* **EXERCISE REQUIREMENTS**:
In the records below, find the line holding "Pobedīta asmenis, klasiskais" and the line holding "gumijas uzgaļiem).". Set down both, with every line between them, exactly.

* **INPUT MATERIAL**:
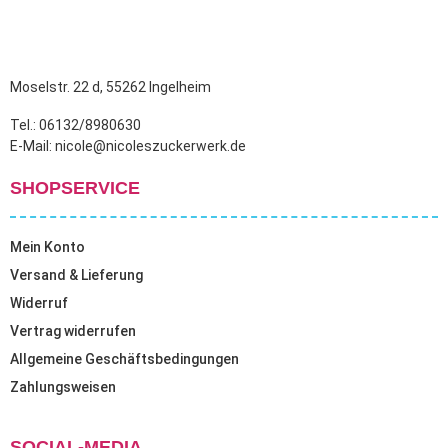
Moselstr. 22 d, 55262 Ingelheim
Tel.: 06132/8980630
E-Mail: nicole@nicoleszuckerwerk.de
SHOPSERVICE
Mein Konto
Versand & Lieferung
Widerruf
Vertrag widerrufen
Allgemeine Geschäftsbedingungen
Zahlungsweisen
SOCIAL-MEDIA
==
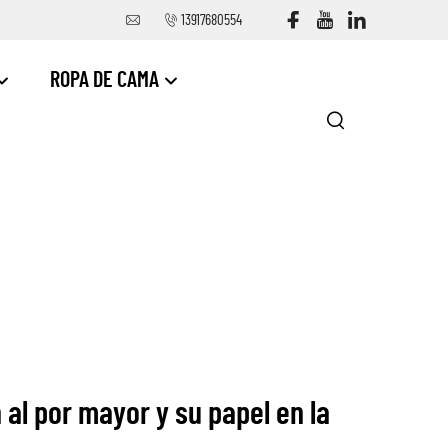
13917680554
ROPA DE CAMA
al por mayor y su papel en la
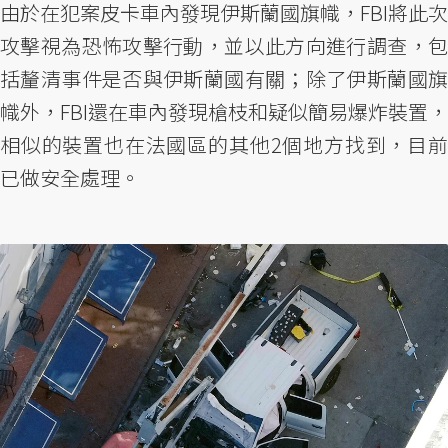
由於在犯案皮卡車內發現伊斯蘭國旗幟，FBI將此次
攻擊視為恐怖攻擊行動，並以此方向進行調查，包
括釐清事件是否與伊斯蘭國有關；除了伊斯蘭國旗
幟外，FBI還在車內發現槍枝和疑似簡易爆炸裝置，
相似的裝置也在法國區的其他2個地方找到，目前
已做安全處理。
--
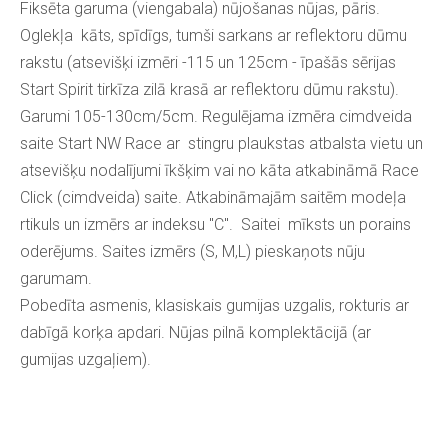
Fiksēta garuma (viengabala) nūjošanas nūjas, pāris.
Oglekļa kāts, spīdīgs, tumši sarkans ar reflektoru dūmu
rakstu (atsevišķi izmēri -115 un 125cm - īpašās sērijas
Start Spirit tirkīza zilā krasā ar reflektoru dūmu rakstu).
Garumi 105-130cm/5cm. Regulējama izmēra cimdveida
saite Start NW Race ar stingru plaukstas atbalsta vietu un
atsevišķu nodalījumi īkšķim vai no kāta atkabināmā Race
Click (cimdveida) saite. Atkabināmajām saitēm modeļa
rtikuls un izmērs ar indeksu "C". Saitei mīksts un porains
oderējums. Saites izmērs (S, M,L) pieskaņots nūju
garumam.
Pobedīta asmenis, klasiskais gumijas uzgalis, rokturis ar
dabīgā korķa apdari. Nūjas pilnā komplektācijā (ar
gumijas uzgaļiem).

* **ANSWER TO THE EXERCISE**:
Pobedīta asmenis, klasiskais gumijas uzgalis, rokturis ar
dabīgā korķa apdari. Nūjas pilnā komplektācijā (ar
gumijas uzgaļiem).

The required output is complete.